Law 2000
In many ways, the 20th Century was law's century. Over those one hundred years,
America placed law at the center of the major developments in the state and the
economy. This was a truly vibrant and turbulent era for both law and legal scholarship:
the repudiation of Langdellian formalism by the legal realists; the construction
of the administrative state in the New Deal, to the civil rights revolution and
the activism of the Warren Court; the litigation explosion and subsequent emergence
of neo-liberal deregulation reforms; the fall of communism and the triumphant spread
of the ideology of human rights through the globalization of law. Law played a crucial
role in both responding to and initiating social change. It was deeply entangled
in almost all of the important social, political, and cultural events of the last century.
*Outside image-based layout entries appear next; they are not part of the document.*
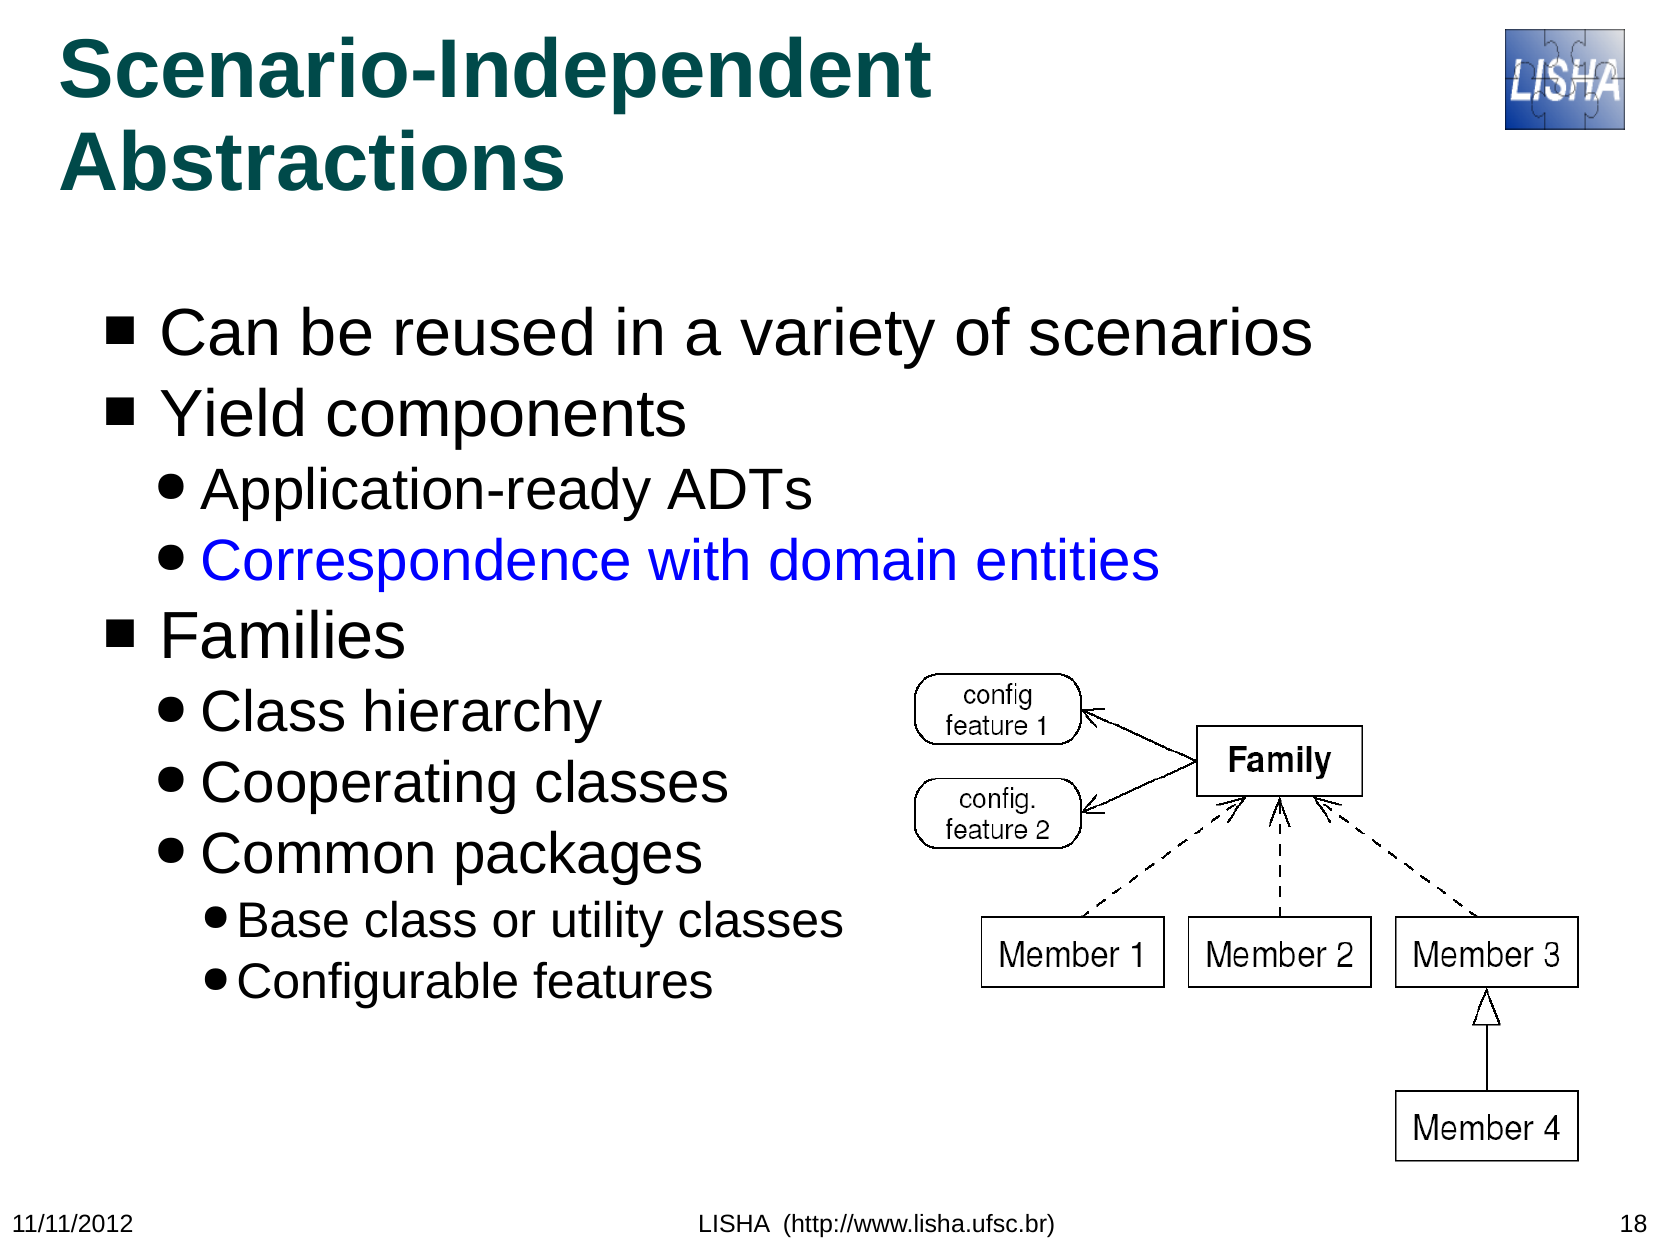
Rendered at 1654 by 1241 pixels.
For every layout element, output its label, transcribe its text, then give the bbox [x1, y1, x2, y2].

title Scenario-Independent Abstractions [58, 11, 1463, 219]
picture [912, 669, 1581, 1162]
list Can be reused in a variety of scenarios Yield components Application-ready ADTs Correspondence with domain entities Families Class hierarchy Cooperating classes Common packages Base class or utility classes Configurable features [59, 295, 1595, 1182]
picture [1505, 29, 1625, 130]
Changes both in law and its context have been enormous, and legal scholarship has
had a difficult time keeping up. In recent years, it was invigorated by various
interdisciplinary movements, each seeking to connect the study of law to developments
in the social sciences and humanities. Yet the rapid pace of social and legal change
poses a challenge to scholarship. Law 2000 took stock of law's century from the
vantage point of the passing of the millenium, and looked over the horizon toward
the next century.
In October 1999, a steering group consisting of Austin Sarat (Amherst College),
Bryan Garth (American Bar Foundation), and Robert Kagan (UC/Berkeley) convened a
distinguished group of scholars from different disciplines to assess the evolution
of law over the previous hundred years: where it had been; how it responded to politics,
society, and culture; and, in turn, how law precipitated social and legal change.
Each contributor was asked to write about a particular area of law, or a theme in
law and legal scholarship, tracing developments and interrelated changes in the
legal and the social order. Among the topics covered were race and citizenship,
individual and group identity, crime and punishment, the legal profession, democracy
and freedom, the liberal state, corporate governance, civil society, teaching law,
and the cultural life of law.
The edited essays were published
in 2002 by Cornell University Press. Funding for this project was provided
by the Charles Hamilton Houston Forum on Law and Justice of Amherst College; the
offices of the Dean of Faculty and the President of Amherst College; the Center
for Law and Society at the University of California, Berkeley; the American Bar
Association; and the American Academy.